Jun 20, 2021

Thanks for the help, Boris – business can take it from here

written by Jessica Blain

I have been in business for almost 40 years. The last 15 months have been the most challenging period of all, thanks to the pandemic and lockdowns – especially for those of us in hospitality. But the Government stepped in. Furlough, state-backed loans, rates holidays, grants and deferral of taxes probably saved 2 million from unemployment and thousands of firms from going bust.

And now at long last, after all the darkness, the country is emerging into what could be the sunlit uplands.

Yet I fear the nightmare of grappling with Covid has given Boris Johnson and his Cabinet a taste for significant intervention in the private sector which could have grim long-term consequences for the national finances, the business community and our way of life.
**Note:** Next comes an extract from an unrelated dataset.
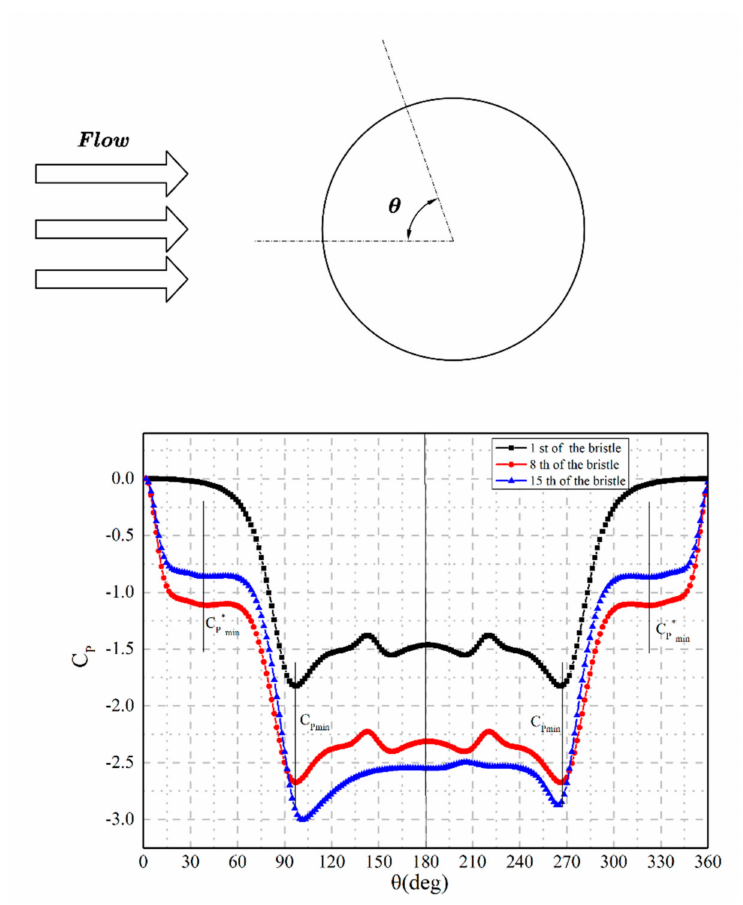
Figure 10. The distribution of C P on the bristle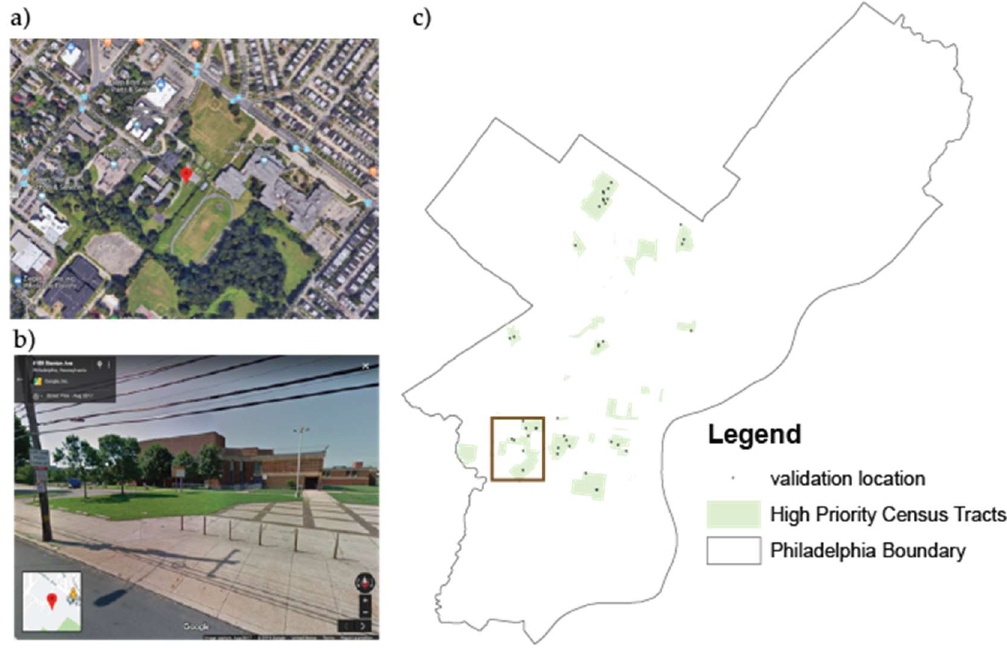
Figure 3. ( a ) sample location for potential siting of GSI feature in Google orthographic imagery; ( b ) StreetView 360° imagery; ( c ) location of all validation points, within previously established high priority census tracts.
Economies tend to do best when markets are free. If animal spirits are permitted to rise, entrepreneurs will start and grow enterprises to satisfy the needs of consumers. Investors will risk their capital to back innovative new firms. Competition means only the best survive. Rule of law is required to protect property rights and prevent monopolies. A virtuous cycle appears: the public are offered more choice and better prices; superior businesses expand, create jobs and generate taxes to pay for public services. A pragmatic government resists the ineluctable temptation of the bureaucrats to over-regulate and over-tax, which inhibits investment and success.

Unfortunately, this Government has interfered more in our everyday lives since March 2020 than any in history. It tried to tackle Covid by taking the advice of scientific experts. But I fear the politicians and the scientists have suffered from a dangerous cocktail of groupthink, confirmation bias, the illusion of control and a bias for action. Many of their strategies – from closing schools to decanting untested elderly patients from hospitals into care homes – have proved flawed.

Despite the mistakes, the position of the Prime Minister is unassailable, notwithstanding last week’s by-election defeat. He has a majority in the Commons of 80 seats, and rides high in the polls despite the misery of the pandemic. So inevitably he feels emboldened by the apparent popularity of his interventionist policies during Covid.

I fear this means the hundreds of pieces of legislation passed in the last period may be just the start. Boris likes to think big, and he and the Government talk relentlessly about how the nation must adopt grand schemes like Zero Carbon by 2050. These types of uncosted, speculative plans are very scary. As with Covid, the science of global warming is not settled. Unfortunately, there is barely a science degree among the entire Cabinet, so they lack the domain knowledge to understand the complexities of climate change. But they appear to be adopting wholesale an extreme green agenda – perhaps in part because they like the idea of a Vision Thing. The march to Zero Carbon could leave us all poorer, colder and driving and flying much less.

The trouble with the state picking “winners” is that they usually get it wrong. The civil servants and advisors have no skin in the game, and special interests influence their decisions. Governments take too long to place bets, they are too inflexible, and they have too many different agendas – from levelling up to diversity and equality. These might be worthy goals, but business is a cutthroat game – when political objectives crowd out commercial ones, the end result is usually misallocation of taxpayer resources.

By contrast, individual founders understand specific opportunities and seize them – they don’t set out to change the world, but that is often what their inventions do. They are adaptable and they can manage failure better than government – because incentives matter. Societies rarely progress through centrally directed giant leaps – rather it is via thousands of incremental initiatives from ambitious capitalists building for-profit concerns.

Ultra-low interest rates are encouraging the Government to borrow and spend on an unprecedented scale – £375 billion on the pandemic alone. No doubt they will throw huge sums at any manner of boondoggle which sounds good. These distortions crowd out viable ideas and lead to corruption – and ultimately more public debt and higher taxes.

The economy is bouncing back strongly and the Government needs to exit stage right rather than double down with “Moonshots”. Leave it to the wealth creators to solve the problems – the very best government industrial strategy is to get out of their way.